- [Listed records]
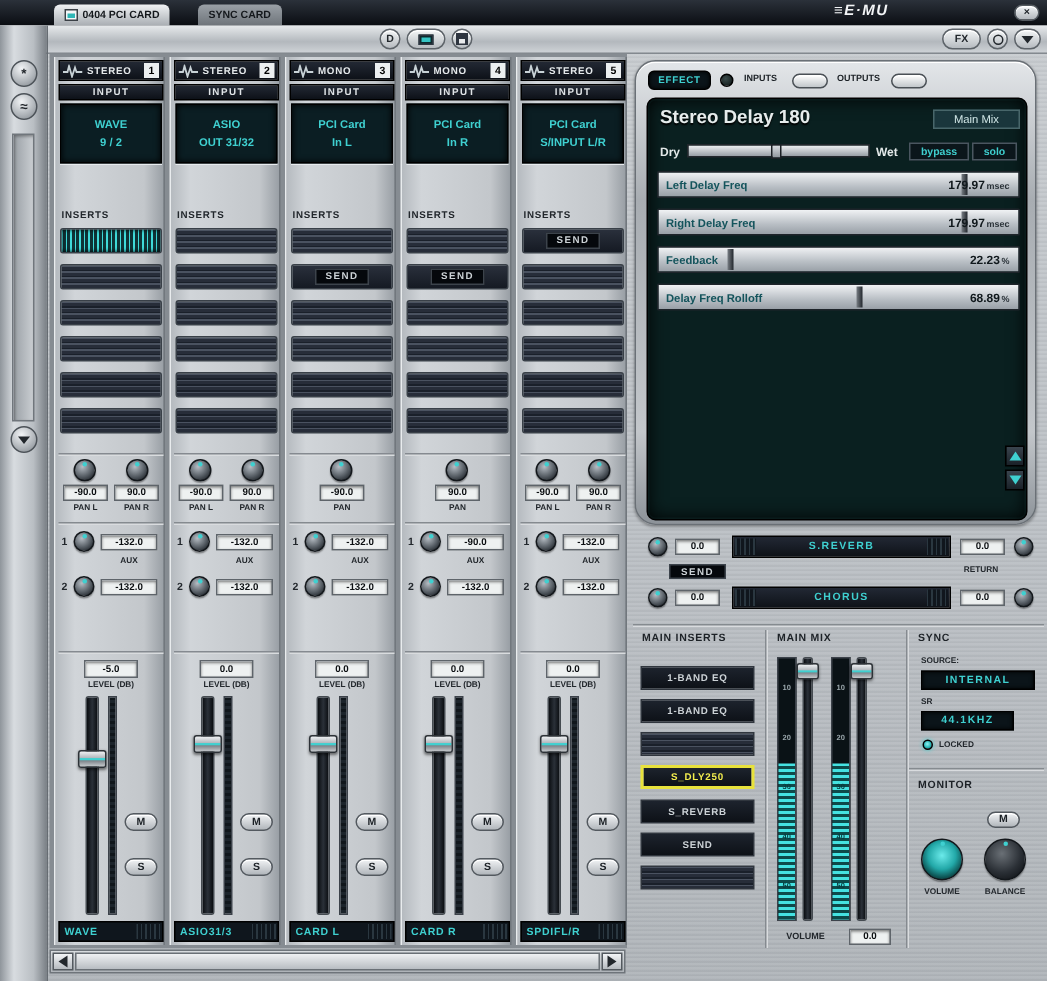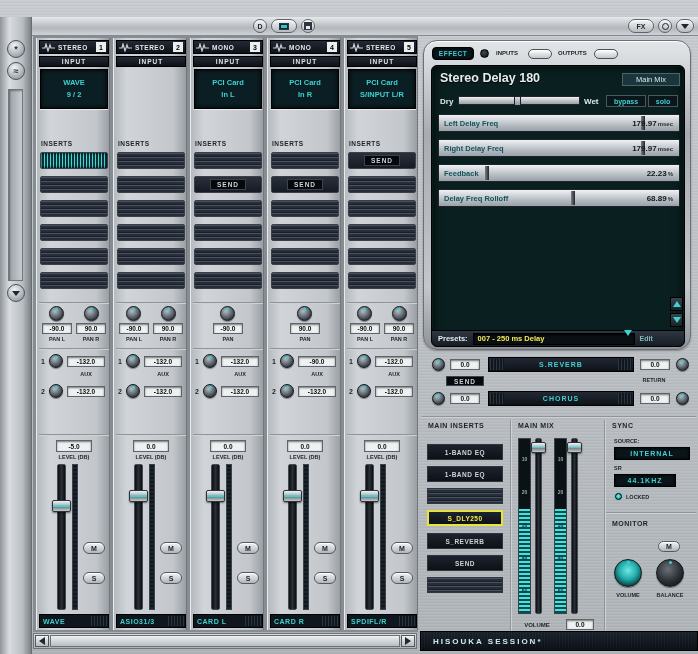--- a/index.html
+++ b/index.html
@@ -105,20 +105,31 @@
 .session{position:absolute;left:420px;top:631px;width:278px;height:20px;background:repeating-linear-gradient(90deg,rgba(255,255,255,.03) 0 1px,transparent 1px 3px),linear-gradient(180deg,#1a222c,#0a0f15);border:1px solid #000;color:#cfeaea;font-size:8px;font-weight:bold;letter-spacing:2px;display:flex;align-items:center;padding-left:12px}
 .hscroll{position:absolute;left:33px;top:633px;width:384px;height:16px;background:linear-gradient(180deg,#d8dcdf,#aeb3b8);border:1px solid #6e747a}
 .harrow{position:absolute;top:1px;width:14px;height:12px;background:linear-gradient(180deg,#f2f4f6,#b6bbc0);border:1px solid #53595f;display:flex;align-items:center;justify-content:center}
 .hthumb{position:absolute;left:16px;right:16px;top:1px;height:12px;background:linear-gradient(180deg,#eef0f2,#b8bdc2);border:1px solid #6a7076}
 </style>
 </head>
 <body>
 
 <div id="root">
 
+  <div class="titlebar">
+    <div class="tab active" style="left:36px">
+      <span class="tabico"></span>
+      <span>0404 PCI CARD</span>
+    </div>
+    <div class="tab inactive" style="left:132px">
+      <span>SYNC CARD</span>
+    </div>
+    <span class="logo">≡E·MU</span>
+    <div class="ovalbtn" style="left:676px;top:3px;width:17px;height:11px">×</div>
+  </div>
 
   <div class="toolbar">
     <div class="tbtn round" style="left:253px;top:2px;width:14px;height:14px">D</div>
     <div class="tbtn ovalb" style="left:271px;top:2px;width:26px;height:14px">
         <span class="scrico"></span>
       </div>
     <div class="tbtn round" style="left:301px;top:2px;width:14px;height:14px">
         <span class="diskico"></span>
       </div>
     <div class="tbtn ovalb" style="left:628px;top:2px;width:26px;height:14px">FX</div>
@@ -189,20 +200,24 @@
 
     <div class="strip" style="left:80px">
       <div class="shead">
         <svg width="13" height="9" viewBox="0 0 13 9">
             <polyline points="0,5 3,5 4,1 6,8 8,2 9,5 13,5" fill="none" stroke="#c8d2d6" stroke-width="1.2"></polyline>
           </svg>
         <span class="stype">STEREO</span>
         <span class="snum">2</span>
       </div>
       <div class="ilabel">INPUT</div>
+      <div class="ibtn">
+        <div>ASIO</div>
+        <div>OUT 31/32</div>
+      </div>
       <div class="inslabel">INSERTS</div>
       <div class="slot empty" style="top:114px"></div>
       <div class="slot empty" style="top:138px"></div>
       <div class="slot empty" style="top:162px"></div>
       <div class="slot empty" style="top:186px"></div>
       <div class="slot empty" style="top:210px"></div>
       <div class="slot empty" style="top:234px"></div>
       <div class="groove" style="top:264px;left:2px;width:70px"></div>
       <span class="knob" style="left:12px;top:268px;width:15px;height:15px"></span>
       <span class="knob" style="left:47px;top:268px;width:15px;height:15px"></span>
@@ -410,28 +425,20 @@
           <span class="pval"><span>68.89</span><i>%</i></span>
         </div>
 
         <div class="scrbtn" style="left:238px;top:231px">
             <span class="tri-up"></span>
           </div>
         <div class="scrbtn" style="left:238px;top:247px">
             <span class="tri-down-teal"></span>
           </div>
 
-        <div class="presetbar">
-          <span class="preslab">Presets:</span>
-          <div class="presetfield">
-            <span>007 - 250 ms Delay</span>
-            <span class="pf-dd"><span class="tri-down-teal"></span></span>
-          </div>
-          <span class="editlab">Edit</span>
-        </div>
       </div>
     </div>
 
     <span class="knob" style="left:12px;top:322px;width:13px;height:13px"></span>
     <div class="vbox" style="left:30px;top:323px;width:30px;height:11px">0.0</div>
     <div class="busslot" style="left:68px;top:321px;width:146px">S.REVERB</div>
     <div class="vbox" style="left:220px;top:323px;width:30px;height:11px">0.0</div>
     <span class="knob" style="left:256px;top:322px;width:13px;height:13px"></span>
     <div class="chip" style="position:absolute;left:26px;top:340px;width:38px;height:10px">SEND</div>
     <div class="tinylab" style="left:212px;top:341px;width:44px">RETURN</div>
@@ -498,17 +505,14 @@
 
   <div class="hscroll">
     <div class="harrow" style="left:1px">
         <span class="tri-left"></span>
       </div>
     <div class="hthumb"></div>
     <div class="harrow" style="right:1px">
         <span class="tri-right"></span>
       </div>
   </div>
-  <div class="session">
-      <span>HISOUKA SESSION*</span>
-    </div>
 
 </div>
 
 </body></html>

- [Instructions for the task] Print the listing exactly. No pictures belong in the copy.

- [Response]
--- a/index.html
+++ b/index.html
@@ -105,20 +105,31 @@
 .session{position:absolute;left:420px;top:631px;width:278px;height:20px;background:repeating-linear-gradient(90deg,rgba(255,255,255,.03) 0 1px,transparent 1px 3px),linear-gradient(180deg,#1a222c,#0a0f15);border:1px solid #000;color:#cfeaea;font-size:8px;font-weight:bold;letter-spacing:2px;display:flex;align-items:center;padding-left:12px}
 .hscroll{position:absolute;left:33px;top:633px;width:384px;height:16px;background:linear-gradient(180deg,#d8dcdf,#aeb3b8);border:1px solid #6e747a}
 .harrow{position:absolute;top:1px;width:14px;height:12px;background:linear-gradient(180deg,#f2f4f6,#b6bbc0);border:1px solid #53595f;display:flex;align-items:center;justify-content:center}
 .hthumb{position:absolute;left:16px;right:16px;top:1px;height:12px;background:linear-gradient(180deg,#eef0f2,#b8bdc2);border:1px solid #6a7076}
 </style>
 </head>
 <body>
 
 <div id="root">
 
+  <div class="titlebar">
+    <div class="tab active" style="left:36px">
+      <span class="tabico"></span>
+      <span>0404 PCI CARD</span>
+    </div>
+    <div class="tab inactive" style="left:132px">
+      <span>SYNC CARD</span>
+    </div>
+    <span class="logo">≡E·MU</span>
+    <div class="ovalbtn" style="left:676px;top:3px;width:17px;height:11px">×</div>
+  </div>
 
   <div class="toolbar">
     <div class="tbtn round" style="left:253px;top:2px;width:14px;height:14px">D</div>
     <div class="tbtn ovalb" style="left:271px;top:2px;width:26px;height:14px">
         <span class="scrico"></span>
       </div>
     <div class="tbtn round" style="left:301px;top:2px;width:14px;height:14px">
         <span class="diskico"></span>
       </div>
     <div class="tbtn ovalb" style="left:628px;top:2px;width:26px;height:14px">FX</div>
@@ -189,20 +200,24 @@
 
     <div class="strip" style="left:80px">
       <div class="shead">
         <svg width="13" height="9" viewBox="0 0 13 9">
             <polyline points="0,5 3,5 4,1 6,8 8,2 9,5 13,5" fill="none" stroke="#c8d2d6" stroke-width="1.2"></polyline>
           </svg>
         <span class="stype">STEREO</span>
         <span class="snum">2</span>
       </div>
       <div class="ilabel">INPUT</div>
+      <div class="ibtn">
+        <div>ASIO</div>
+        <div>OUT 31/32</div>
+      </div>
       <div class="inslabel">INSERTS</div>
       <div class="slot empty" style="top:114px"></div>
       <div class="slot empty" style="top:138px"></div>
       <div class="slot empty" style="top:162px"></div>
       <div class="slot empty" style="top:186px"></div>
       <div class="slot empty" style="top:210px"></div>
       <div class="slot empty" style="top:234px"></div>
       <div class="groove" style="top:264px;left:2px;width:70px"></div>
       <span class="knob" style="left:12px;top:268px;width:15px;height:15px"></span>
       <span class="knob" style="left:47px;top:268px;width:15px;height:15px"></span>
@@ -410,28 +425,20 @@
           <span class="pval"><span>68.89</span><i>%</i></span>
         </div>
 
         <div class="scrbtn" style="left:238px;top:231px">
             <span class="tri-up"></span>
           </div>
         <div class="scrbtn" style="left:238px;top:247px">
             <span class="tri-down-teal"></span>
           </div>
 
-        <div class="presetbar">
-          <span class="preslab">Presets:</span>
-          <div class="presetfield">
-            <span>007 - 250 ms Delay</span>
-            <span class="pf-dd"><span class="tri-down-teal"></span></span>
-          </div>
-          <span class="editlab">Edit</span>
-        </div>
       </div>
     </div>
 
     <span class="knob" style="left:12px;top:322px;width:13px;height:13px"></span>
     <div class="vbox" style="left:30px;top:323px;width:30px;height:11px">0.0</div>
     <div class="busslot" style="left:68px;top:321px;width:146px">S.REVERB</div>
     <div class="vbox" style="left:220px;top:323px;width:30px;height:11px">0.0</div>
     <span class="knob" style="left:256px;top:322px;width:13px;height:13px"></span>
     <div class="chip" style="position:absolute;left:26px;top:340px;width:38px;height:10px">SEND</div>
     <div class="tinylab" style="left:212px;top:341px;width:44px">RETURN</div>
@@ -498,17 +505,14 @@
 
   <div class="hscroll">
     <div class="harrow" style="left:1px">
         <span class="tri-left"></span>
       </div>
     <div class="hthumb"></div>
     <div class="harrow" style="right:1px">
         <span class="tri-right"></span>
       </div>
   </div>
-  <div class="session">
-      <span>HISOUKA SESSION*</span>
-    </div>
 
 </div>
 
 </body></html>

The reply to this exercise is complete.